没想到脚下被什么东西绊住,重心前移,一个踉跄,身子扑倒在门槛上。
后面的人都扑上来,有压腿的,有压背的,有压手臂的,胸口又被门槛抵着,疼痛加上无法呼吸,有人又朝他嘴里塞花椒,一下把他麻得昏昏戳戳,失去了知觉。
邢毅醒来时天麻麻黑了。
他看清自己躺在一张木床上,试着动了一下,臂膀一阵疼痛,但是能坐起来,还可以走几步。
门打不开,从外面锁上了。
他张嘴,没喊出声,嘴巴舌头不听指挥,还是麻木的。
他使劲吐口水,想把花椒的余味吐掉。
门外的人有动作,从外面把灯拉亮了,靠近门板,低声问:“你好点了吗?”
“你,是,谁?”
“我是小穆呀。
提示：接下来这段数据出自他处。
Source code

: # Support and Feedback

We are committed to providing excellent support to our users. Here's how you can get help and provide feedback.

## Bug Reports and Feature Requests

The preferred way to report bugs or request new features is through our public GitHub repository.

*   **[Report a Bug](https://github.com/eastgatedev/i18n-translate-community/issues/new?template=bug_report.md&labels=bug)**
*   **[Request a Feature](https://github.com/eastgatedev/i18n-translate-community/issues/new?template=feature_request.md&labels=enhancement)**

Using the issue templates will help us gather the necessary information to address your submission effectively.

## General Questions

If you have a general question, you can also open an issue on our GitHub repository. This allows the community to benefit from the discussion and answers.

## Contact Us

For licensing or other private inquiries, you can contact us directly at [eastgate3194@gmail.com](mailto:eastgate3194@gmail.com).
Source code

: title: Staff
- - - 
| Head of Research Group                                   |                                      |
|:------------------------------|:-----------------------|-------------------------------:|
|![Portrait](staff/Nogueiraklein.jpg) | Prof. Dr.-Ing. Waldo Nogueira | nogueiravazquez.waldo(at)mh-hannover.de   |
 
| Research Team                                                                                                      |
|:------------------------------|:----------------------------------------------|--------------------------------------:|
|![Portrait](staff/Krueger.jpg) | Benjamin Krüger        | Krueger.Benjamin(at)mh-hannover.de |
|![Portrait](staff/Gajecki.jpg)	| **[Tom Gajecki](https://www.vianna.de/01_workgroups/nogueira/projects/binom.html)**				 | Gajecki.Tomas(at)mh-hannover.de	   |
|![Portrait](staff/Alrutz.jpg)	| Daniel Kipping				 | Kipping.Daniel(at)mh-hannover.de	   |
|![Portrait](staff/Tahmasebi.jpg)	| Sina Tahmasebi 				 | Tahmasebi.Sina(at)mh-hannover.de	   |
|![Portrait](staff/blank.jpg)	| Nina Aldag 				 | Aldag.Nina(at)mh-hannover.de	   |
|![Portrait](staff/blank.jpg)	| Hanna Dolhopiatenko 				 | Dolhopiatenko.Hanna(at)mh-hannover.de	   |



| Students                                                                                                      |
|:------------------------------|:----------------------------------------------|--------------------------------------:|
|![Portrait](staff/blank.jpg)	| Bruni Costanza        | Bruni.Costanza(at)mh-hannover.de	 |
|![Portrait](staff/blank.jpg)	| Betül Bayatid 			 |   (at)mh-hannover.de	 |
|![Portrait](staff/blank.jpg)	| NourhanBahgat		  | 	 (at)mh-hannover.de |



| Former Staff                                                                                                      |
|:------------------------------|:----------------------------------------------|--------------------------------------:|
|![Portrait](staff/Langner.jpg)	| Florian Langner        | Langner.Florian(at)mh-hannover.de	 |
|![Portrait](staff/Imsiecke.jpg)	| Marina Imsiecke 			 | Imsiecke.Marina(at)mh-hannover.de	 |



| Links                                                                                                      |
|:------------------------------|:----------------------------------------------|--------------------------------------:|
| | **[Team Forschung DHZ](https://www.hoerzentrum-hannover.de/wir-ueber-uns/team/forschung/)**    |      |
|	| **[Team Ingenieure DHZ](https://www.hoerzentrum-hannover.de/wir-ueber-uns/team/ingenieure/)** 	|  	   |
”
门开一道缝,递进来一个杯子。
他看见了小穆的脸孔,接了杯子,接连漱了几口,感觉好些,可以说话了。
小穆又递了两次水。
“你还痛不痛?”
“痛的,下手真狠,他们人呢?”
又递来一包药末。
“你吞了它,跌打损伤特效。”
“不要。”
“是我爷爷传下来的,我不会害你,你试一试嘛。”
邢毅接了,没有喝,问:“他们这样对我,已经犯法了,你知道吗?”
“……”
“这里就你一个人?”
“嗯,半个小时后有人来换。”
“你先开门,放我出去。”
“我不敢。”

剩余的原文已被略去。